Hi BBB. Yes parking at Marine Parade is easy and safe. I have used it about 4 times in the last 2 years now. Usually arrive there around 20.00, always find a space. The hotel on the parade was closed when we went over to Germany at Easter - shame as after a 120 mile drive I have always looked forward to a pint there. Looked terminally closed to me! Enjoy Germany - we only went for 5 days and was all a bit hectic - the Mosel area was packed.

Kevin


----------



## sheringham (Mar 24, 2006)

*Dover Marina front*

To minimise the traffic hassle on the motorways we always travel down in the evening prior to going for an early morning ferry and ALWAYS stop on the Marina Front. The same coming back with a late ferry from France we stay on the Marina to enable us to get a very early start (0400) to avoid the M25 before the morning rush. Police patrol the road and the parking charges only apply between 0800 to 1900 hrs. We go to Germany 2 to 3 times each year, to see grandkids, and have done so for the past 18 years....7 in a Mh...never a problem.

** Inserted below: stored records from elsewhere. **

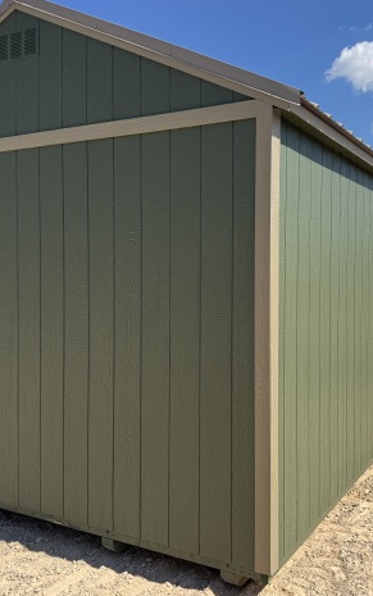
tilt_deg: -2.3
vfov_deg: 55.3
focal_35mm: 35
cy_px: 291
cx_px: 219
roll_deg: -0.2
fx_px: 569
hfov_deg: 36.2
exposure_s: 1/5348
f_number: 1.78
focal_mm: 6.76
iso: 80
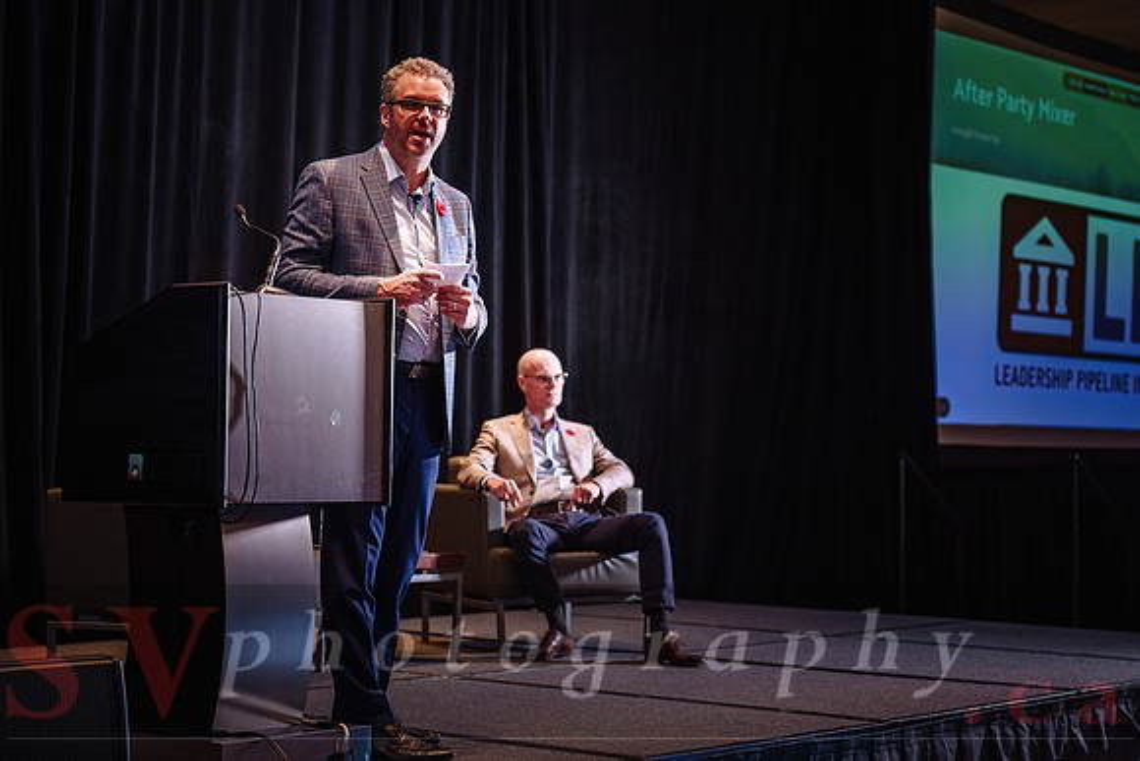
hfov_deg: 28.8
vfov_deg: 19.5
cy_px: 380
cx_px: 570
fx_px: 2217
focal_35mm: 70
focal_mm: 70
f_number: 3.2
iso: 800
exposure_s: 1/160
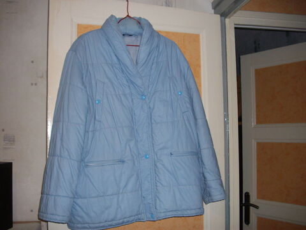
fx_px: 327
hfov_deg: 50.1
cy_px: 115
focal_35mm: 37
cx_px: 153
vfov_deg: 38.7
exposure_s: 1/50
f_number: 2.8
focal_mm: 6.2
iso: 160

Our planned trip to Germany has been postponed for a couple of weeks but we will soon be there!!!!Hooray..   

Ron


----------



## TheLizard (Jan 23, 2008)

Hello Keith,

Great to hear you are off to Germany and how much we envy you...we returned home last Monday after a three month trip to Germany/Austria/Italy/Germany. For the last two years Germany has been our main visit but this year we ventured into Austria and then being only 130 miles from Venice made the trip and returned to Germany via Lake Garda! Had a great experience and can only wish you a wonderful time....Cheaper fuel in Luxembourg Austria & Slovenia...but Germany, France and Belgium still better than UK (Carrefour in Calais 112EperL)
Oh yes and Marine Parade is a good stop-off point both outward and inward...but there are major improvement works in progress on the beach at the moment during weekdays, however as free parking is during the night hours (1800-0900) no worries. For further info please PM me.

Enjoy

Tony


----------